# Determine n related elements with least sum from a matrix?

Consider defining a matrix such as mat:

size = 1000;
rnd = Table[RandomReal[{0, 1}], {i, 1, size}, {j, 1, size}];
mat = rnd + Transpose[rnd] + DiagonalMatrix[Table[100, {i, 1, size}]];


This matrix is symmetric and has off-diagonal entries between 0 and 2. I would like to have a function

res = getLeast[mat,n];


that would return a list of n indices between 1 and size such that

sum = Sum[mat[[ res[[i]] , res[[j]] ]],{i,1,n-1},{j,i+1,n}];


gives the smallest possible sum out of all possible selections of n indices res. Of course one could calculate all possible res and sort the corresponding results for sum by brute force. But perhaps there is a more convenient way to do this in Mathematica?

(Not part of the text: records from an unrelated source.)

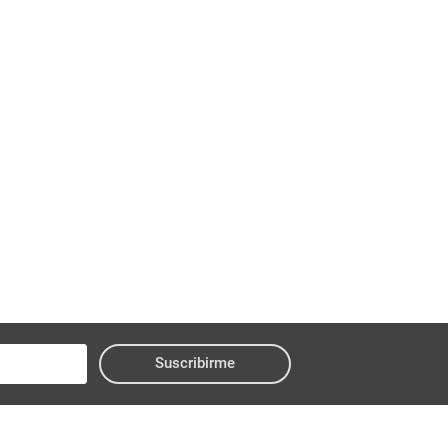
Suscribirme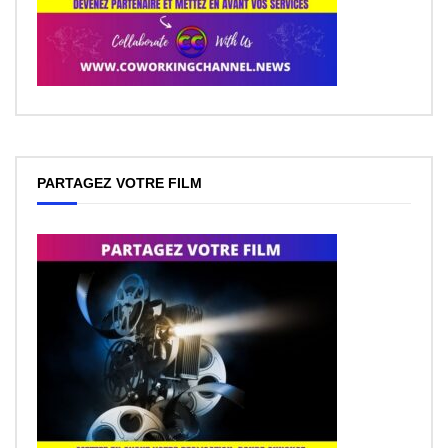
PARTAGEZ VOTRE FILM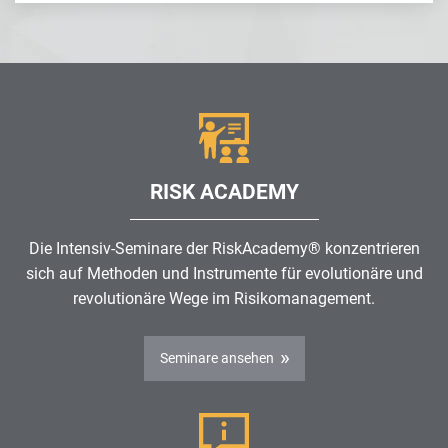
RISK ACADEMY
Die Intensiv-Seminare der RiskAcademy® konzentrieren
sich auf Methoden und Instrumente für evolutionäre und
revolutionäre Wege im
Risikomanagement
.
Seminare ansehen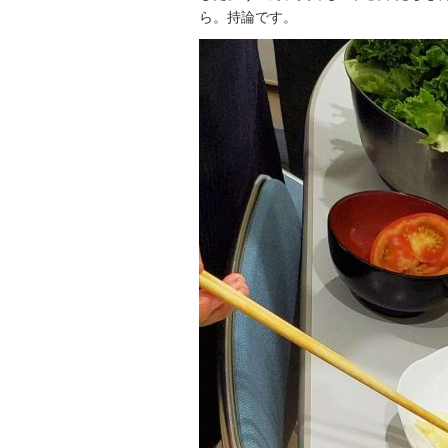
ら。持論です。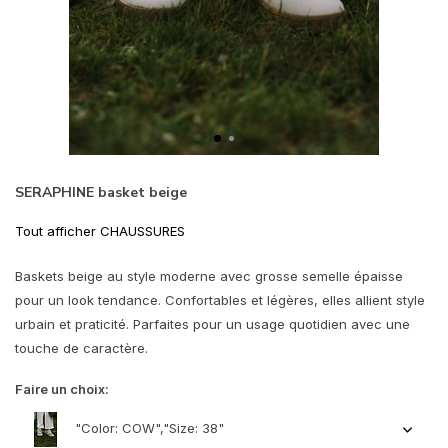
SERAPHINE basket beige
Tout afficher CHAUSSURES
Baskets beige au style moderne avec grosse semelle épaisse
pour un look tendance. Confortables et légères, elles allient style
urbain et praticité. Parfaites pour un usage quotidien avec une
touche de caractère.
Faire un choix:
"Color: COW","Size: 38"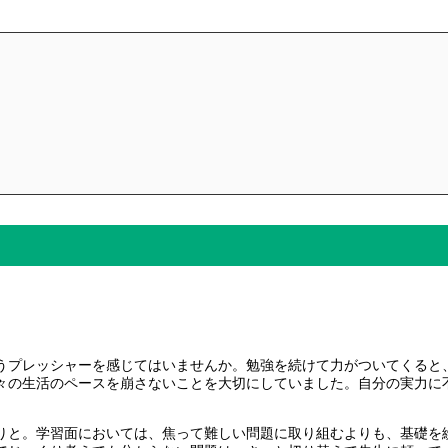
うプレッシャーを感じてはいませんか。勉強を続けて力がついてくると
々の生活のペースを崩さないことを大切にしていました。自分の実力に
りと。学習面においては、焦って難しい問題に取り組むよりも、基礎を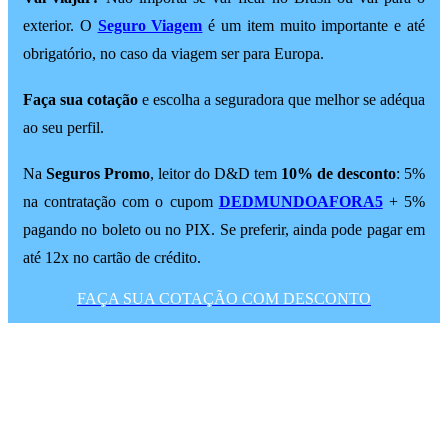
exterior. O
Seguro Viagem
é um item muito importante e até
obrigatório, no caso da viagem ser para Europa.
Faça sua cotação
e escolha a seguradora que melhor se adéqua
ao seu perfil.
Na
Seguros Promo
, leitor do D&D tem
10% de desconto
: 5%
na contratação com o cupom
DEDMUNDOAFORA5
+ 5%
pagando no boleto ou no PIX. Se preferir, ainda pode pagar em
até 12x no cartão de crédito.
FAÇA SUA COTAÇÃO COM DESCONTO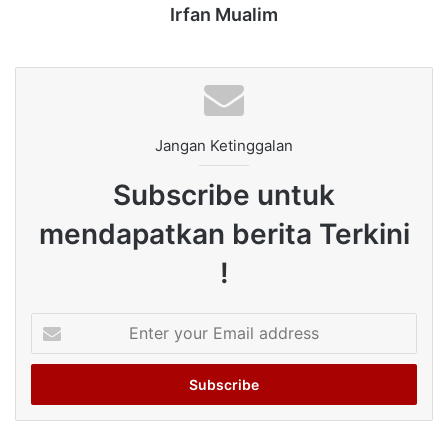
Irfan Mualim
Jangan Ketinggalan
Subscribe untuk
mendapatkan berita Terkini
!
Enter
your
Email
address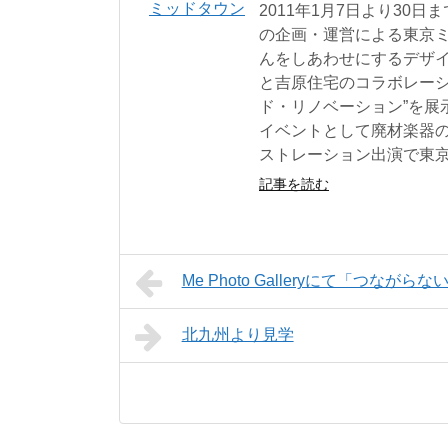
2011年1月7日より30
の企画・運営による東京ミ
んをしあわせにするデザ
と吉原住宅のコラボレーシ
ド・リノベーション”を展示中
イベントとして廃材楽器
ストレーション出演で東
記事を読む
Me Photo Galleryにて「つなが
北九州より見学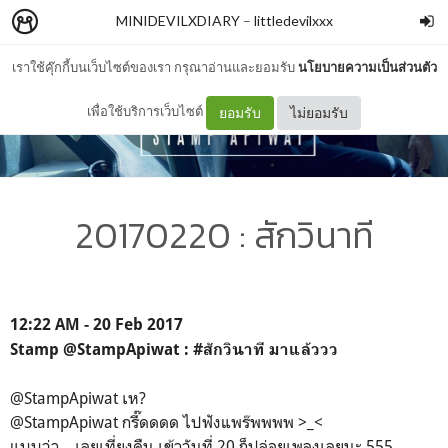
MINIDEVILXDIARY
–
littledevilxxx
เราใช้คุ๊กกี้บนเว็บไซต์ของเรา กรุณาอ่านและยอมรับ
นโยบายความเป็นส่วนตัว
เพื่อใช้บริการเว็บไซต์
ยอมรับ
ไม่ยอมรับ
20170220 : สักวินาที
12:22 AM - 20 Feb 2017
Stamp ‏@StampApiwat : #สักวินาที มาแล้ววว
@StampApiwat เห?
@StampApiwat กรี๊ดดดด ไปฟังแพร๊พพพพ >_<
แบบว่า... เลยเที่ยงคืน เข้าวันที่ 20 ก็ปล่อยเพลงเลยนะ 555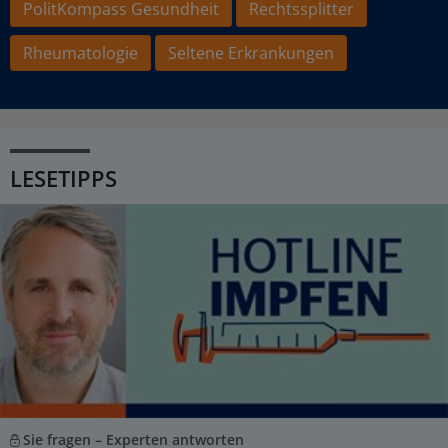
PolitKompass Gesundheit
Rechtssplitter
Rheumatologie
Seltene Erkrankungen
LESETIPPS
Sie fragen – Experten antworten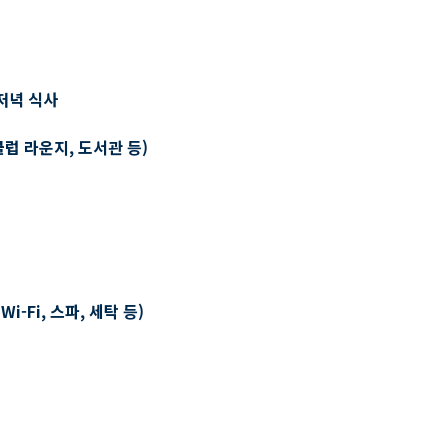
저녁 식사
클럽 라운지, 도서관 등)
-Fi, 스파, 세탁 등)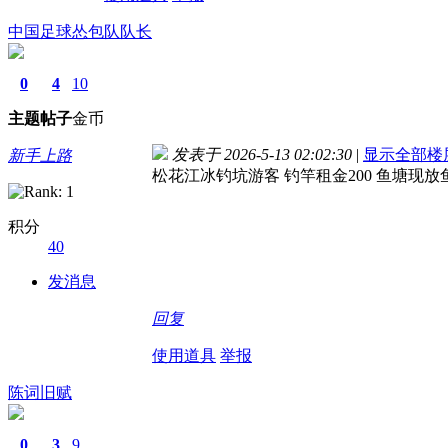
中国足球怂包队队长
0
4
10
主题
帖子
金币
发表于 2026-5-13 02:02:30
|
显示全部楼
新手上路
松花江冰钓坑游客 钓竿租金200 鱼塘现放
积分
40
发消息
回复
使用道具
举报
陈词旧赋
0
3
9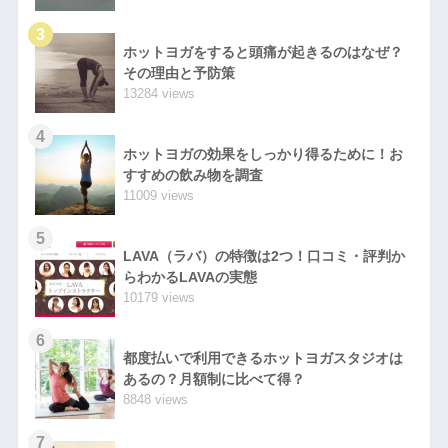
3
ホットヨガをすると頭痛が起きるのはなぜ？
その理由と予防策
13284 views
4
ホットヨガの効果をしっかり得るために！お
すすめの飲み物を調査
11009 views
5
LAVA（ラバ）の特徴は2つ！口コミ・評判か
らわかるLAVAの実態
10179 views
6
都度払いで利用できるホットヨガスタジオは
あるの？月額制に比べて得？
8848 views
7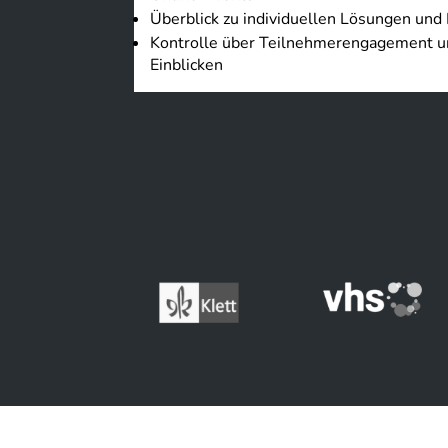
Überblick zu individuellen Lösungen und
Kontrolle über Teilnehmerengagement und
Einblicken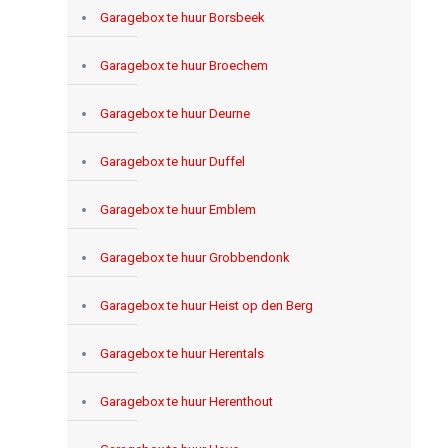
Garagebox te huur Borsbeek
Garagebox te huur Broechem
Garagebox te huur Deurne
Garagebox te huur Duffel
Garagebox te huur Emblem
Garagebox te huur Grobbendonk
Garagebox te huur Heist op den Berg
Garagebox te huur Herentals
Garagebox te huur Herenthout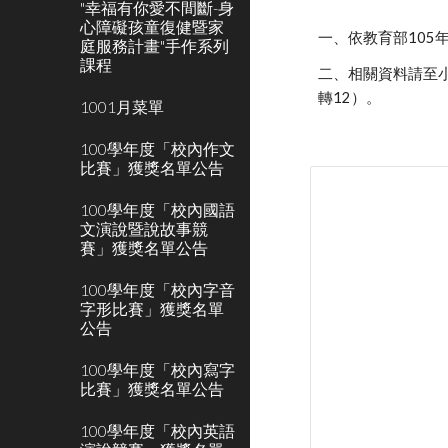
"幸福有你愛不間斷-身
心障礙孩童復健暨家
一、依教育部105年
庭服務計畫"手作系列
課程
二、相關資料請至
轉12）。
1001月菜單
100學年度「校內作文
比賽」獲獎名單公告
100學年度「校內國語
文演說暨說故事競
賽」獲獎名單公告
100學年度「校內字音
字形比賽」獲獎名單
公告
100學年度「校內寫字
比賽」獲獎名單公告
100學年度「校內英語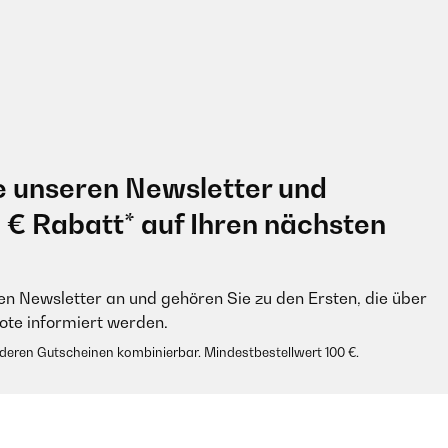
e unseren Newsletter und
0 € Rabatt* auf Ihren nächsten
en Newsletter an und gehören Sie zu den Ersten, die über
e informiert werden.
anderen Gutscheinen kombinierbar. Mindestbestellwert 100 €.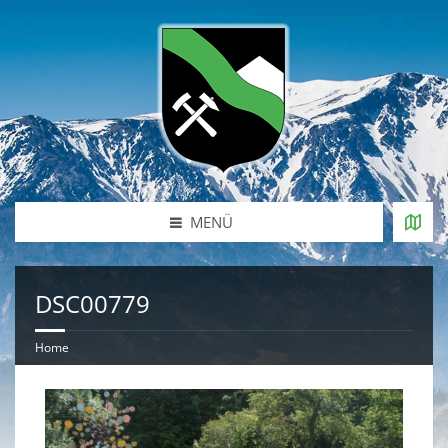
MENÜ
DSC00779
Home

Thanks for any suggestion!

EDIT:

For example, consider the following 6x6 case:

mat = {{101.748, 0.52303, 1.2432, 0.6879, 1.92495, 1.90424},
{0.52303, 100.913, 1.26134, 0.735809, 0.787014, 1.02366},
{1.2432, 1.26134, 101.341, 1.24986, 0.646437, 0.522691},
{0.6879, 0.735809, 1.24986, 101.18, 0.799003, 0.994439},
{1.92495, 0.787014, 0.646437, 0.799003, 100.701, 0.849613},
{1.90424, 1.02366, 0.522691, 0.994439, 0.849613, 101.616}};


for n=3 we can find by brute force that:

n = 3;
subs = Subsets[Table[i, {i, 1, size}], {n}];
nums = Table[
Sum[mat[[subs[[q, i]], subs[[q, j]]]], {i, 1, n - 1}, {j, i + 1, n}]
, {q, 1, Length[subs]}];
res = subs[[Position[nums, Min[nums]][[1, 1]]]]


{1, 2, 4}

is the correct set of indices, such that mat[[1,2]]+mat[[1,4]]+mat[[2,4]] is minimal compared to all other sets of 3 indices.